**Exercise directions**
Pictures are to be dropped from the copy. Retype the listing exactly.

**Working data**
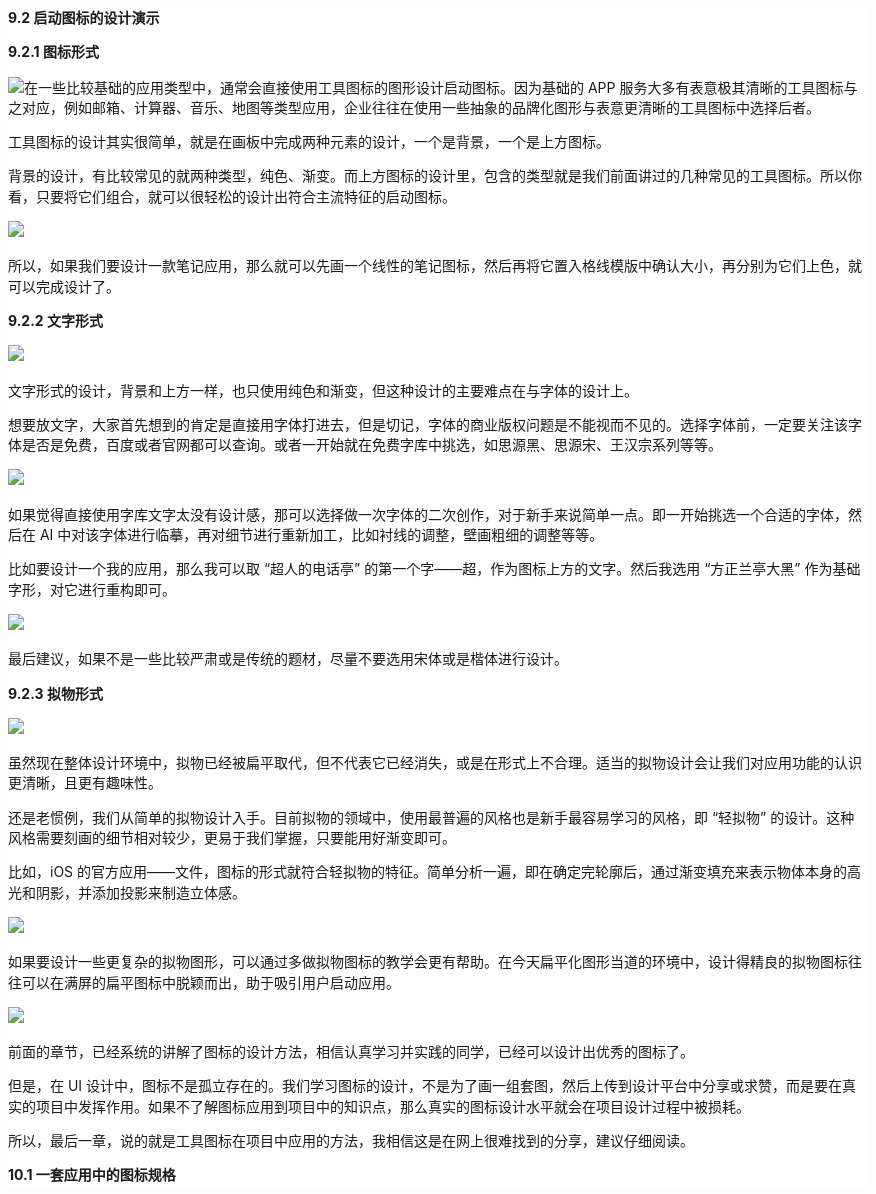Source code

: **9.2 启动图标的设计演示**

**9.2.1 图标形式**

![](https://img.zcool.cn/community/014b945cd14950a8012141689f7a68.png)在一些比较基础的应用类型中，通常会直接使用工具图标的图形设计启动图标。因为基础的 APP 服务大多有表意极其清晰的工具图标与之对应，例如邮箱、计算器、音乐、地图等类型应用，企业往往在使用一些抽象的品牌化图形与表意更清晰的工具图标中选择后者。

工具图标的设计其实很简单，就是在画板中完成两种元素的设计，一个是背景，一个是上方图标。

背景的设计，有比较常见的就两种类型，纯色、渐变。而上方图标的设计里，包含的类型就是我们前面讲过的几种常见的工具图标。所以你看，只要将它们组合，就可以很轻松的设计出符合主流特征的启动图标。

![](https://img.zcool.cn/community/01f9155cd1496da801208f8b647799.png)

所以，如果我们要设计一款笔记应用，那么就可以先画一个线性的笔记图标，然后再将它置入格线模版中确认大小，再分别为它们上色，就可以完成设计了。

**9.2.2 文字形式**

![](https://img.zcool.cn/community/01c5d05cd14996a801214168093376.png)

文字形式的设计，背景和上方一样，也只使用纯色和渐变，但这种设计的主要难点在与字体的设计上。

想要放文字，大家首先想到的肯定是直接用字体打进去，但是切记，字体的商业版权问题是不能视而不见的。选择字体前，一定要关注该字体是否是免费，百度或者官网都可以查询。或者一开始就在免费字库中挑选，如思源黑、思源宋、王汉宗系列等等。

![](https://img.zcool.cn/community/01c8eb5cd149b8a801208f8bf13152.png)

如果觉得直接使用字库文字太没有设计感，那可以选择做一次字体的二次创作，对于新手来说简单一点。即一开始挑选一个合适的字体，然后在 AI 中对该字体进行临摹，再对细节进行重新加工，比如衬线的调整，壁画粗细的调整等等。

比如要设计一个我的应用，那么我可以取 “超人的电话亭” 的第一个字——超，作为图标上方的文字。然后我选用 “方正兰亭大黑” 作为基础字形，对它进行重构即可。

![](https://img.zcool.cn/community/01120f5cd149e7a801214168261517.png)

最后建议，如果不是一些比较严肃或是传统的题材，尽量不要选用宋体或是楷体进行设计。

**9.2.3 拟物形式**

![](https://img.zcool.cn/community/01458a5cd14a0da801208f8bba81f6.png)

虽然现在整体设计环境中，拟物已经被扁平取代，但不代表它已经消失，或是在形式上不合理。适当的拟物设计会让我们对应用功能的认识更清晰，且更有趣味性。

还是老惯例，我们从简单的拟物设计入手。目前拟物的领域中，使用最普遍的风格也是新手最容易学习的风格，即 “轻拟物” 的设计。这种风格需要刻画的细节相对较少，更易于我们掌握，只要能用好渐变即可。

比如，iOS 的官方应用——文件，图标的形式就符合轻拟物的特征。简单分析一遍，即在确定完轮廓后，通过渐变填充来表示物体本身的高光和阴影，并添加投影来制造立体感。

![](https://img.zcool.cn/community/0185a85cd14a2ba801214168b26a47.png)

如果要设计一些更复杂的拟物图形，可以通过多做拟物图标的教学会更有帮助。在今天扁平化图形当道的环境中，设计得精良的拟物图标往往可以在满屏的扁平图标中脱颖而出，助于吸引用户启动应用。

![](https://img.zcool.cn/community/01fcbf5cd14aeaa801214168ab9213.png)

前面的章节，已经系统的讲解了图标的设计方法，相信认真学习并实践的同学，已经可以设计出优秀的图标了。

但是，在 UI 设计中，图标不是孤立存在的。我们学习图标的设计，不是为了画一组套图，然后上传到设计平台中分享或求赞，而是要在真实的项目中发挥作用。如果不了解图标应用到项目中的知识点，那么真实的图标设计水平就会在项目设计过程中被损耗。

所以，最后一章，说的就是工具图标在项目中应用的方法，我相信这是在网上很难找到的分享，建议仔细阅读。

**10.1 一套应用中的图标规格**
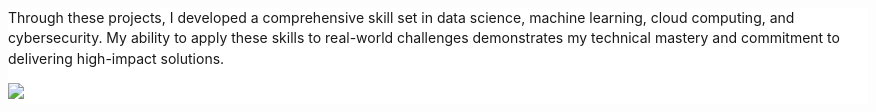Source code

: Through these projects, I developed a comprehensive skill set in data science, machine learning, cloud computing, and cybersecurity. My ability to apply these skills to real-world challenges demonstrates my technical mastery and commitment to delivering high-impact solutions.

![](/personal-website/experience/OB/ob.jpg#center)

**Result for this task**
Source code

: **9.2 启动图标的设计演示**

**9.2.1 图标形式**

![](https://img.zcool.cn/community/014b945cd14950a8012141689f7a68.png)在一些比较基础的应用类型中，通常会直接使用工具图标的图形设计启动图标。因为基础的 APP 服务大多有表意极其清晰的工具图标与之对应，例如邮箱、计算器、音乐、地图等类型应用，企业往往在使用一些抽象的品牌化图形与表意更清晰的工具图标中选择后者。

工具图标的设计其实很简单，就是在画板中完成两种元素的设计，一个是背景，一个是上方图标。

背景的设计，有比较常见的就两种类型，纯色、渐变。而上方图标的设计里，包含的类型就是我们前面讲过的几种常见的工具图标。所以你看，只要将它们组合，就可以很轻松的设计出符合主流特征的启动图标。

![](https://img.zcool.cn/community/01f9155cd1496da801208f8b647799.png)

所以，如果我们要设计一款笔记应用，那么就可以先画一个线性的笔记图标，然后再将它置入格线模版中确认大小，再分别为它们上色，就可以完成设计了。

**9.2.2 文字形式**

![](https://img.zcool.cn/community/01c5d05cd14996a801214168093376.png)

文字形式的设计，背景和上方一样，也只使用纯色和渐变，但这种设计的主要难点在与字体的设计上。

想要放文字，大家首先想到的肯定是直接用字体打进去，但是切记，字体的商业版权问题是不能视而不见的。选择字体前，一定要关注该字体是否是免费，百度或者官网都可以查询。或者一开始就在免费字库中挑选，如思源黑、思源宋、王汉宗系列等等。

![](https://img.zcool.cn/community/01c8eb5cd149b8a801208f8bf13152.png)

如果觉得直接使用字库文字太没有设计感，那可以选择做一次字体的二次创作，对于新手来说简单一点。即一开始挑选一个合适的字体，然后在 AI 中对该字体进行临摹，再对细节进行重新加工，比如衬线的调整，壁画粗细的调整等等。

比如要设计一个我的应用，那么我可以取 “超人的电话亭” 的第一个字——超，作为图标上方的文字。然后我选用 “方正兰亭大黑” 作为基础字形，对它进行重构即可。

![](https://img.zcool.cn/community/01120f5cd149e7a801214168261517.png)

最后建议，如果不是一些比较严肃或是传统的题材，尽量不要选用宋体或是楷体进行设计。

**9.2.3 拟物形式**

![](https://img.zcool.cn/community/01458a5cd14a0da801208f8bba81f6.png)

虽然现在整体设计环境中，拟物已经被扁平取代，但不代表它已经消失，或是在形式上不合理。适当的拟物设计会让我们对应用功能的认识更清晰，且更有趣味性。

还是老惯例，我们从简单的拟物设计入手。目前拟物的领域中，使用最普遍的风格也是新手最容易学习的风格，即 “轻拟物” 的设计。这种风格需要刻画的细节相对较少，更易于我们掌握，只要能用好渐变即可。

比如，iOS 的官方应用——文件，图标的形式就符合轻拟物的特征。简单分析一遍，即在确定完轮廓后，通过渐变填充来表示物体本身的高光和阴影，并添加投影来制造立体感。

![](https://img.zcool.cn/community/0185a85cd14a2ba801214168b26a47.png)

如果要设计一些更复杂的拟物图形，可以通过多做拟物图标的教学会更有帮助。在今天扁平化图形当道的环境中，设计得精良的拟物图标往往可以在满屏的扁平图标中脱颖而出，助于吸引用户启动应用。

![](https://img.zcool.cn/community/01fcbf5cd14aeaa801214168ab9213.png)

前面的章节，已经系统的讲解了图标的设计方法，相信认真学习并实践的同学，已经可以设计出优秀的图标了。

但是，在 UI 设计中，图标不是孤立存在的。我们学习图标的设计，不是为了画一组套图，然后上传到设计平台中分享或求赞，而是要在真实的项目中发挥作用。如果不了解图标应用到项目中的知识点，那么真实的图标设计水平就会在项目设计过程中被损耗。

所以，最后一章，说的就是工具图标在项目中应用的方法，我相信这是在网上很难找到的分享，建议仔细阅读。

**10.1 一套应用中的图标规格**
Source code

: Through these projects, I developed a comprehensive skill set in data science, machine learning, cloud computing, and cybersecurity. My ability to apply these skills to real-world challenges demonstrates my technical mastery and commitment to delivering high-impact solutions.

![](/personal-website/experience/OB/ob.jpg#center)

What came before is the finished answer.